In this article
Summary
I was tuning gpt-oss-120b-F16.gguf with llama.cpp on a 24 GB RTX 3090 and found that increasing the physical micro-batch size (-ub) can significantly improve prompt processing throughput. This article details how raising --n-cpu-moe helps manage GPU memory constraints.
Details
The llama.cpp defaults are -b 2048 and -ub 512; I included that default run as its own point in the chart. Here are some informal llama-bench results:
| ubatch | n-cpu-moe | prefill (tok/s) | generation (tok/s) |
|---|---|---|---|
| 256 | 25 | 240.03 tok/s | 33.14 tok/s |
| 512 (default) | 26 | 380.27 tok/s | 32.29 tok/s |
| 2048 | 25 | 1112.54 tok/s | 32.96 tok/s |
| 4096 | 26 | 1682.47 tok/s | 32.38 tok/s |
| 8192 | 28 | 2090.68 tok/s | 30.05 tok/s |
Compared to the default -ub 512 run, prompt processing went from about 380 token/sec to around 2091 token/sec, which is a 5.5x improvement. The smaller batch (-ub 256) had an even more significant gain at about 8.7x faster processing.
However, the larger ubatch needs more GPU compute workspace. On my machine, -ub 4096 required --n-cpu-moe 26, and -ub 8192 needed --n-cpu-moe 28. This means moving more MoE layers to CPU can make room for the bigger batch while still keeping generation throughput close to the default.

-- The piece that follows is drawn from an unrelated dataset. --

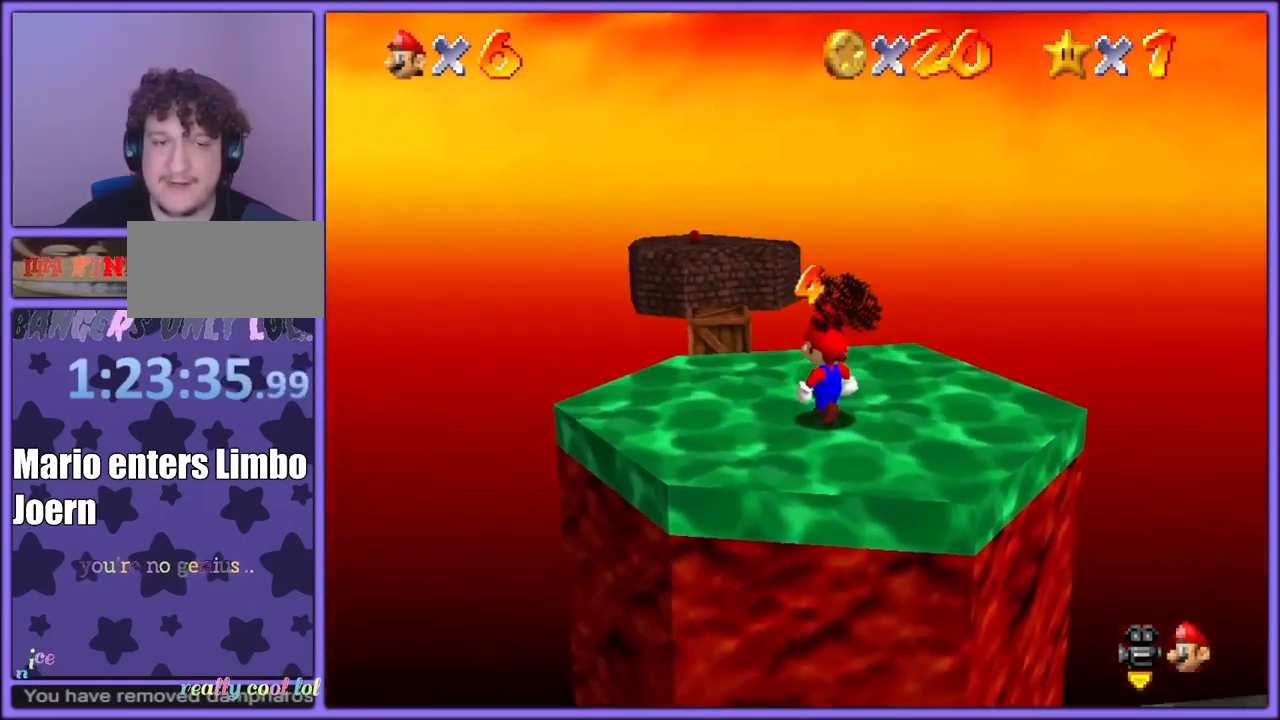
{"dt_ms": 500, "buttons": ["A", "Z"], "left_stick": "up", "events": [[433, "Z", "down"], [433, "left_stick", "up-right"], [467, "A", "down"], [483, "left_stick", "up"]]}
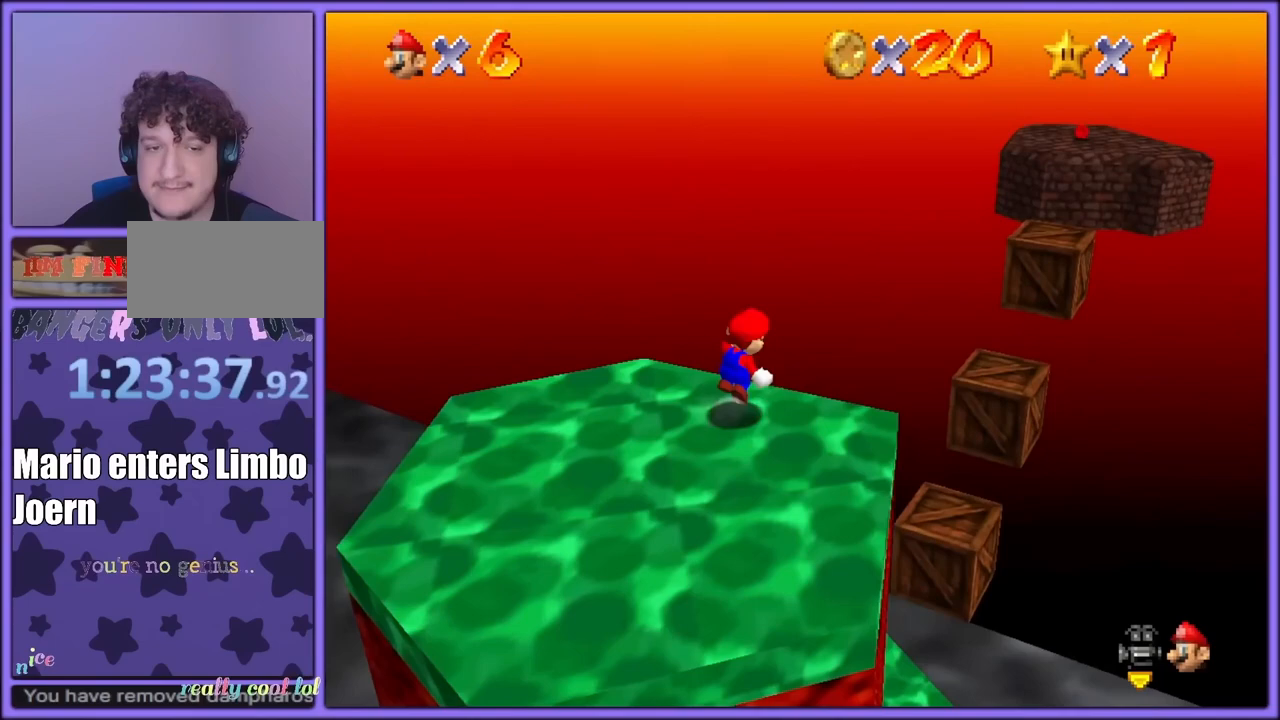
{"dt_ms": 500, "buttons": [], "left_stick": "up", "events": [[100, "A", "up"], [117, "Z", "up"]]}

Note: The first four prefill points are from a run with pp4096, and the 8192 ubatch point is from a run with pp8192. These results should be treated as informal tuning rather than precise benchmarks.
The trick of increasing ubatch can close the gap between homebrew models like gpt-oss-120b and more optimized ones, such as those available on services like Anthropic or Claude. It’s a useful strategy to maximize GPU memory usage for prompt-heavy tasks.
Key Takeaways
- Raising the
-ubparameter can significantly improve prompt processing speed. - This requires increasing
--n-cpu-moeto manage GPU memory constraints. - The trade-off is between faster prompt processing and slightly slower generation speeds, especially with very large batches.